Here is a simplified program that doesn’t work properly and throws the following error:
#include <torch/torch.h>
#include <torch/csrc/distributed/c10d/ProcessGroupNCCL.hpp>
#include <torch/csrc/distributed/c10d/FileStore.hpp>
#include <c10/cuda/CUDAStream.h> // For CUDAStreamGuard and getStreamFromPool
#include <c10/cuda/CUDAFunctions.h> // For CUDASetDevice, device_count, is_available
#include <c10/core/DeviceGuard.h> // For CUDAGuard
#include <cstdlib> // for std::getenv, std::stoi
#include <iostream>
#include <string>
#include <vector>
#include <stdexcept> // For std::runtime_error, std::exception
#include <memory> // For c10::make_intrusive
#include <chrono> // For timeout duration and sleep_for
#include <thread> // For std::this_thread::sleep_for
#include <cstdio> // For std::remove
int main(int argc, char* argv[]) {
// Define the size of memory to allocate (e.g., 1KB)
size_t size_bytes = 1024; // 1 KB
// 1. Prepare data on the CPU
std::vector<char> cpu_data(size_bytes);
for (size_t i = 0; i < size_bytes; ++i) {
cpu_data[i] = static_cast<char>(i % 128);
}
char* cpu_ptr = cpu_data.data();
std::cout << "CPU data prepared, size: " << size_bytes << " bytes." << std::endl;
// Check if CUDA is available
if (!torch::cuda::is_available()) {
std::cerr << "Error: CUDA is not available. This test requires CUDA." << std::endl;
return 1; // Exit if CUDA is not available
} else {
int device_count = torch::cuda::device_count();
std::cout << "CUDA is available.
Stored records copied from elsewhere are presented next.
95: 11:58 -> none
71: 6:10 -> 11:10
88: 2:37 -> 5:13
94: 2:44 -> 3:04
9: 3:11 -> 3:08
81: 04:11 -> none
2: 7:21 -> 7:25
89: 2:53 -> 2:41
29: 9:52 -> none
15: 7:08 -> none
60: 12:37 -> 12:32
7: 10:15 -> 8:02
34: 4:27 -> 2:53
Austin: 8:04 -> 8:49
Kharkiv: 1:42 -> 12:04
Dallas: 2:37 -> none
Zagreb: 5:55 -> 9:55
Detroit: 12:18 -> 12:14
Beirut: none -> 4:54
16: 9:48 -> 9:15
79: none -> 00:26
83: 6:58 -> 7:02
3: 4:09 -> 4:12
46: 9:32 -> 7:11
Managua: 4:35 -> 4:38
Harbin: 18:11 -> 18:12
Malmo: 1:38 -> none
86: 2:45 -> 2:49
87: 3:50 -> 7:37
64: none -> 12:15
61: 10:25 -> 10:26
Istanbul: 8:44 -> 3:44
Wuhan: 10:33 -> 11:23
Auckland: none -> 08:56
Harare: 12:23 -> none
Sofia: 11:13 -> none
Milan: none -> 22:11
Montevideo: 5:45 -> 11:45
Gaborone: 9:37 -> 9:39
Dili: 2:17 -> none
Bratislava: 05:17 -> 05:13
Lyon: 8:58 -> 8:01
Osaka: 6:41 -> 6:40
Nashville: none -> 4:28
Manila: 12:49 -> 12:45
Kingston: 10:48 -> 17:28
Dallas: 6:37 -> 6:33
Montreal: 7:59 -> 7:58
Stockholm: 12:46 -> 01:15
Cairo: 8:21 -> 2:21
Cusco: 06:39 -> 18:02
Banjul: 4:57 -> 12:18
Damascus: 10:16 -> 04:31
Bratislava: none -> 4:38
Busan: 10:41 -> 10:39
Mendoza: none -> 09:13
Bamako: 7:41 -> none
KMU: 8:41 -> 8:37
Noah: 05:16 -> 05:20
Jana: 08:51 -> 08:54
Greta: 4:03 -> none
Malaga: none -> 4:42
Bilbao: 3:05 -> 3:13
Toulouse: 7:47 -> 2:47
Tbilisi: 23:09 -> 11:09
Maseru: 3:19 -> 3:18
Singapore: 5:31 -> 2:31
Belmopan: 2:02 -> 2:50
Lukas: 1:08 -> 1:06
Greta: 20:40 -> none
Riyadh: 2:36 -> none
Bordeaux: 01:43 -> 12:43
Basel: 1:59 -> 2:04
Found " << device_count << " GPU device(s)." << std::endl;
if (device_count == 0) {
std::cerr << "Error: CUDA is available but no GPU devices were found." << std::endl;
return 1;
}
}
void* gpu_ptr = nullptr;
try {
// (Optional) Set the CUDA device to operate on, default is 0
c10::cuda::set_device(0);
c10::DeviceGuard device_guard(c10::Device(c10::kCUDA, 0)); // Ensure subsequent operations are on the specified device
// 2. Allocate GPU memory using CUDACachingAllocator
std::cout << "Attempting to allocate " << size_bytes << " bytes of GPU memory..." << std::endl;
gpu_ptr = c10::cuda::CUDACachingAllocator::raw_alloc(size_bytes);
std::cout << "Attempting to copy CPU data to GPU..." << std::endl;
cudaError_t cuda_err = cudaMemcpy(gpu_ptr, cpu_ptr, size_bytes, cudaMemcpyHostToDevice);
if (cuda_err != cudaSuccess) {
std::cerr << "Error: cudaMemcpy HostToDevice failed: " << cudaGetErrorString(cuda_err) << std::endl;
// Free allocated GPU memory on error
c10::cuda::CUDACachingAllocator::raw_delete(gpu_ptr);
return 1;
}
std::cout << "Data successfully copied from CPU to GPU." << std::endl;
// (Optional) Add code here to use the GPU memory pointed to by gpu_ptr...
// 4. Free GPU memory
std::cout << "Freeing GPU memory..." << std::endl;
c10::cuda::CUDACachingAllocator::raw_delete(gpu_ptr);
gpu_ptr = nullptr; // Set pointer to null to avoid dangling pointer
std::cout << "GPU memory has been freed." << std::endl;
} catch (const c10::CUDAError& e) {
std::cerr << "Caught c10::CUDAError: " << e.what() << std::endl;
// In case of exception, try to free memory if it was allocated
if (gpu_ptr) {
std::cout << "Freeing GPU memory in exception handler..." << std::endl;
c10::cuda::CUDACachingAllocator::raw_delete(gpu_ptr);
}
return 1;
} catch (const std::exception& e) {
std::cerr << "Caught std::exception: " << e.what() << std::endl;
// In case of exception, try to free memory if it was allocated
if (gpu_ptr) {
std::cout << "Freeing GPU memory in exception handler..." << std::endl;
c10::cuda::CUDACachingAllocator::raw_delete(gpu_ptr);
}
return 1;
}
std::cout << "Memory allocation and copy test completed successfully." << std::endl;
return 0; // Main function exits normally
}
CPU data prepared, size: 1024 bytes.
CUDA is available. Found 7 GPU device(s).
Attempting to allocate 1024 bytes of GPU memory...
Caught std::exception: 0 <= device && static_cast<size_t>(device) < device_allocator.size() INTERNAL ASSERT FAILED at "../c10/cuda/CUDACachingAllocator.cpp":2906, please report a bug to PyTorch. Allocator not initialized for device
The version of libtorch I am using is 2.3.1+cu118.